WHAT YOU SHOULD DO:
Tally how many lines of these entries hold the string "scroll". Return the number alone.

DATA SHOWN:
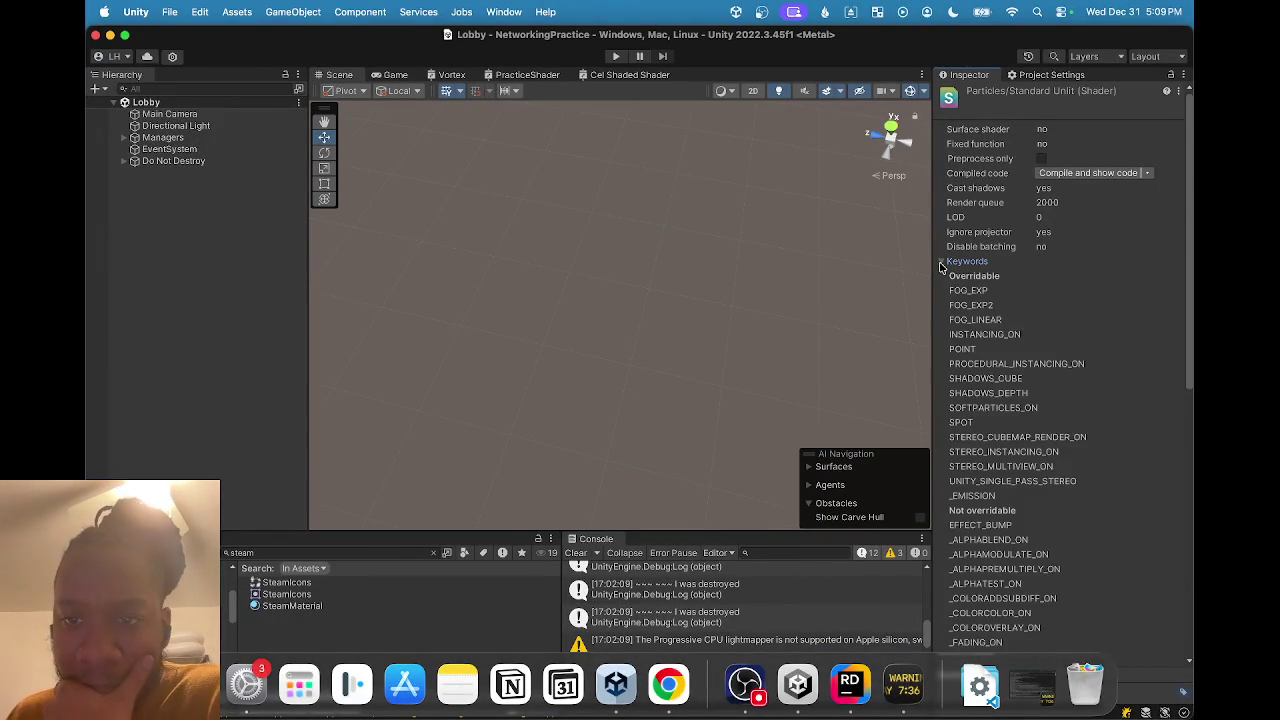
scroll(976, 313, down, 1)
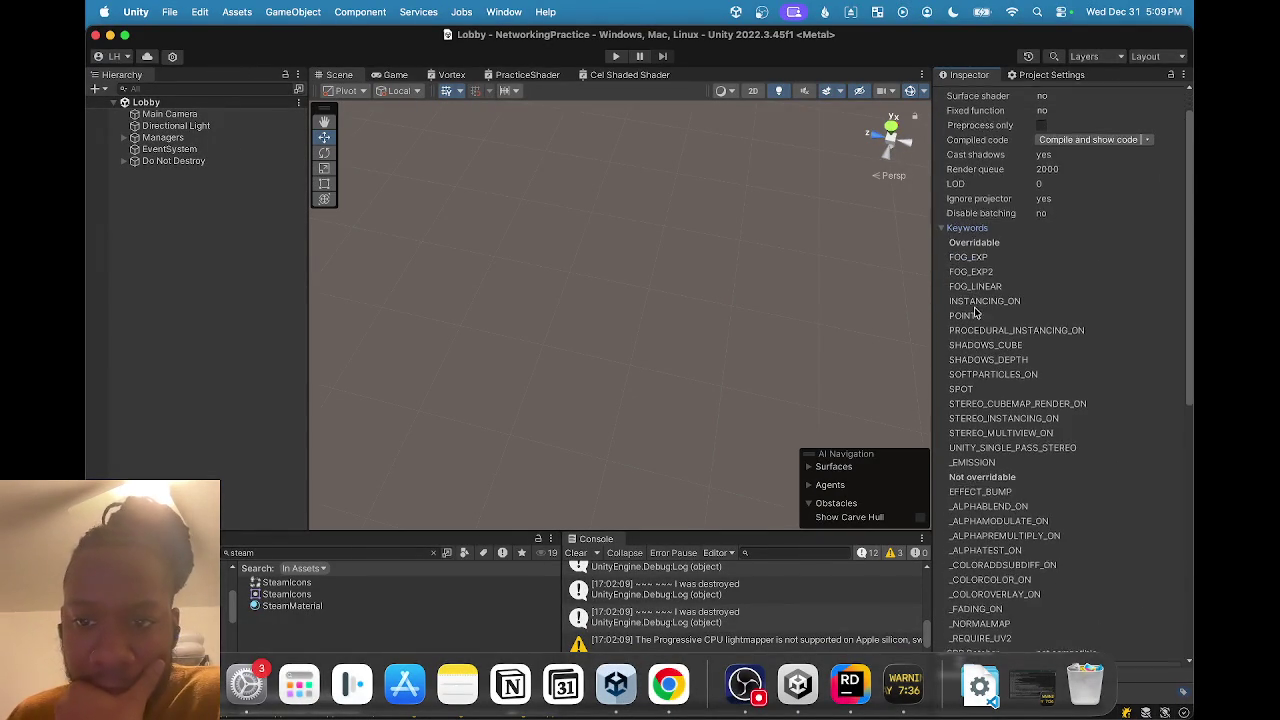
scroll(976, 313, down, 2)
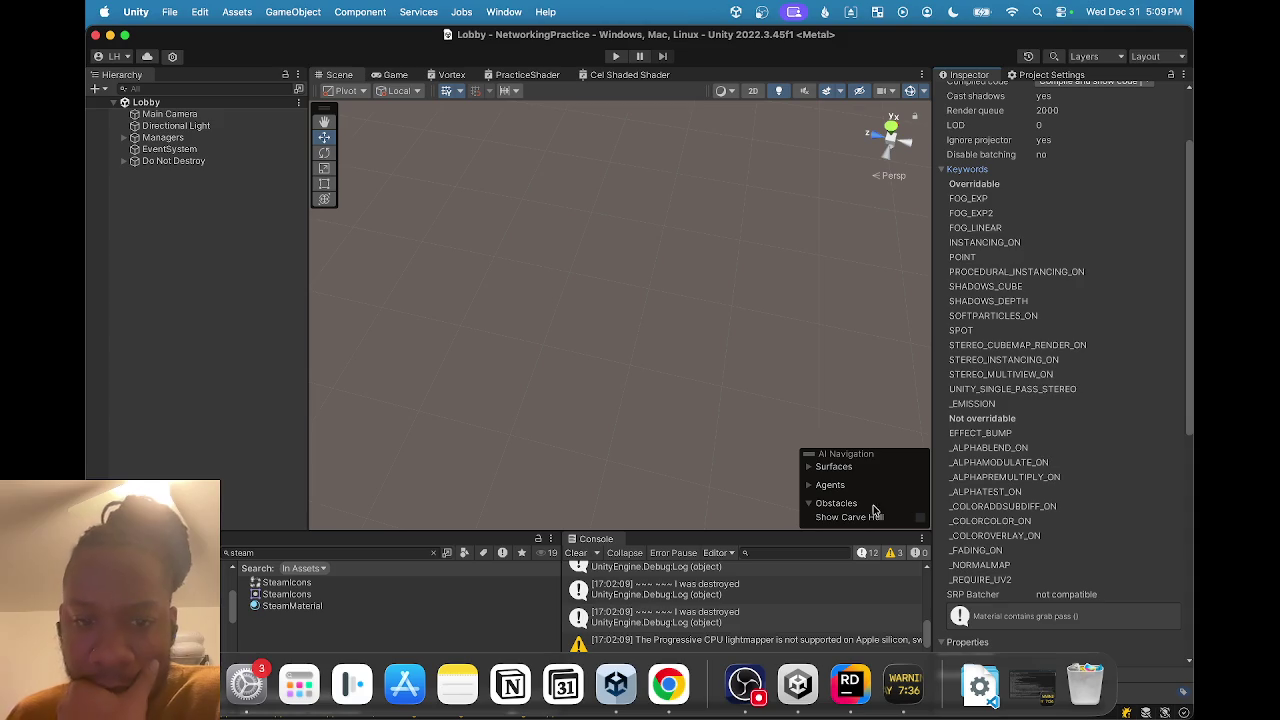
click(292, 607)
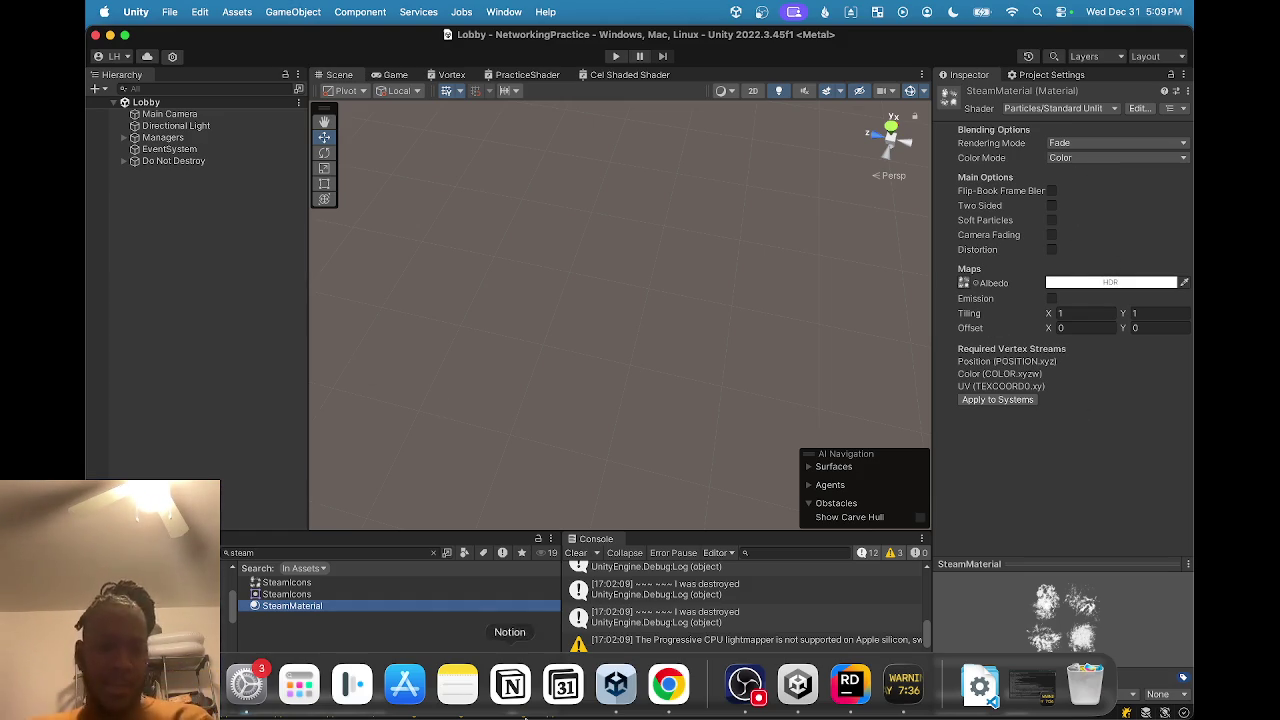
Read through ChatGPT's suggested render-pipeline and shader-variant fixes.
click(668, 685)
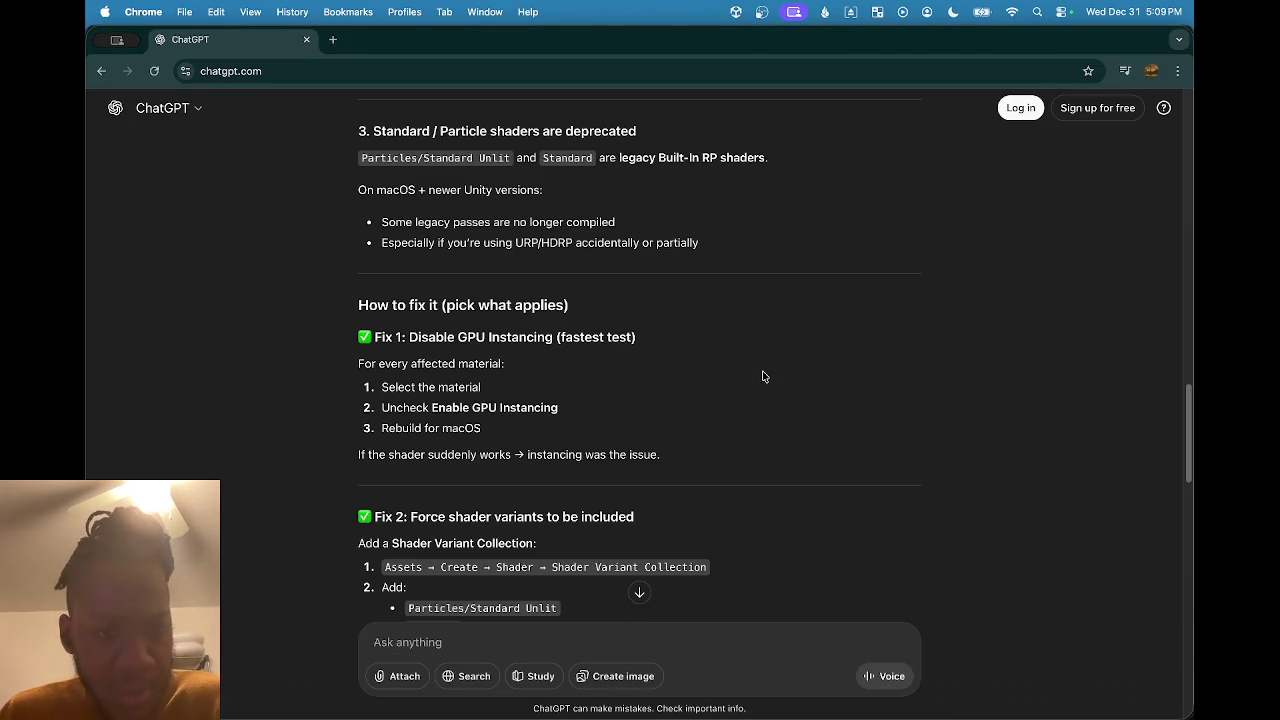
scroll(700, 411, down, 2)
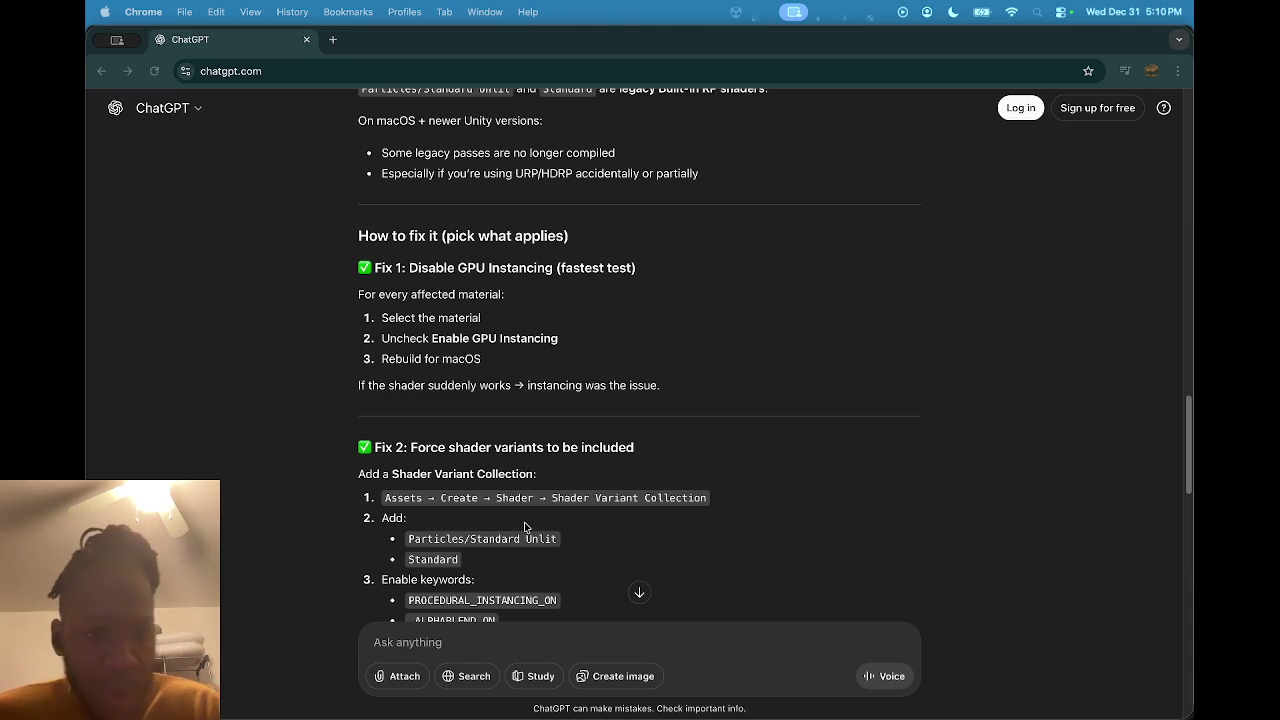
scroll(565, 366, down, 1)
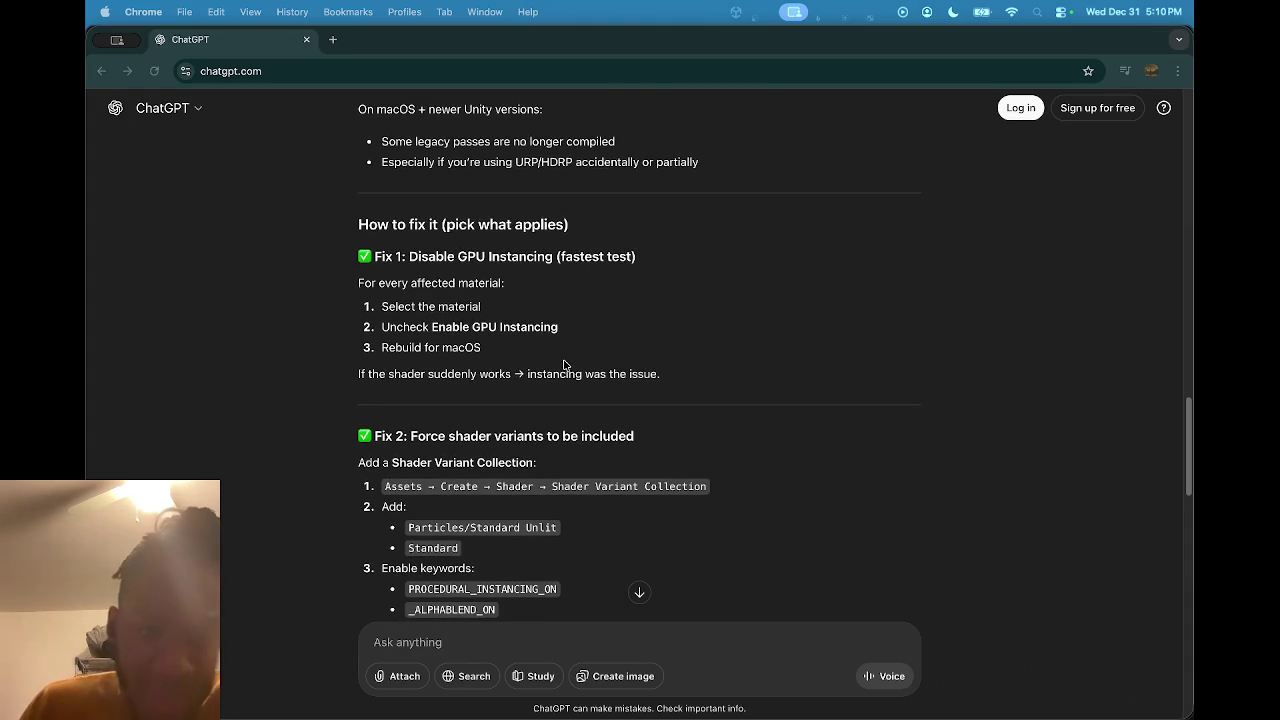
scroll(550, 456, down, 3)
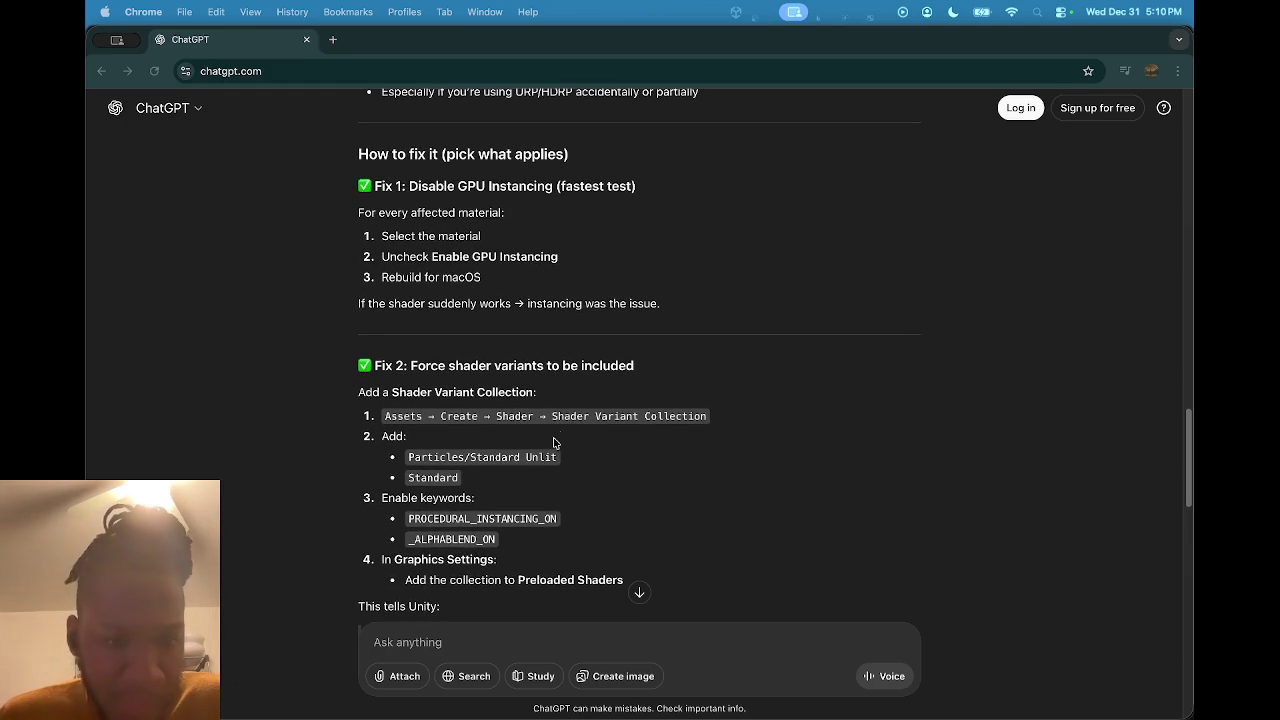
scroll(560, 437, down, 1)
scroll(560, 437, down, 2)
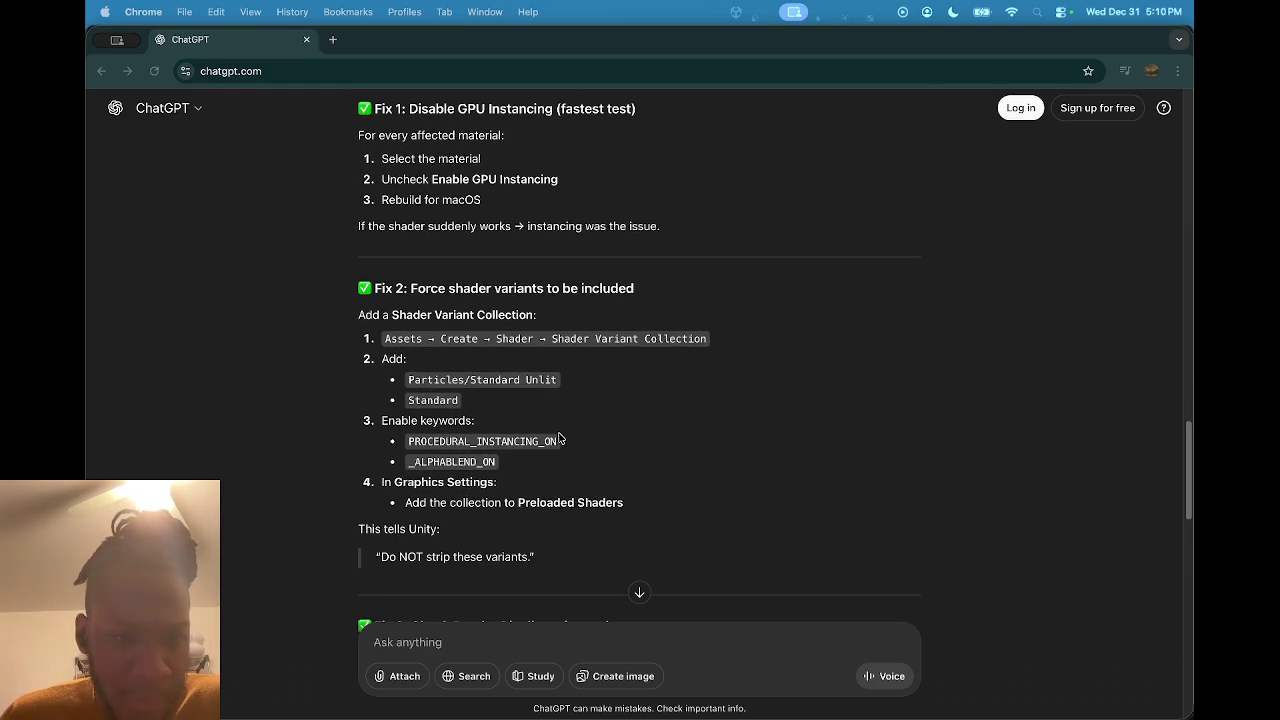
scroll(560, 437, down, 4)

OUTPUT FOR THIS TASK:
8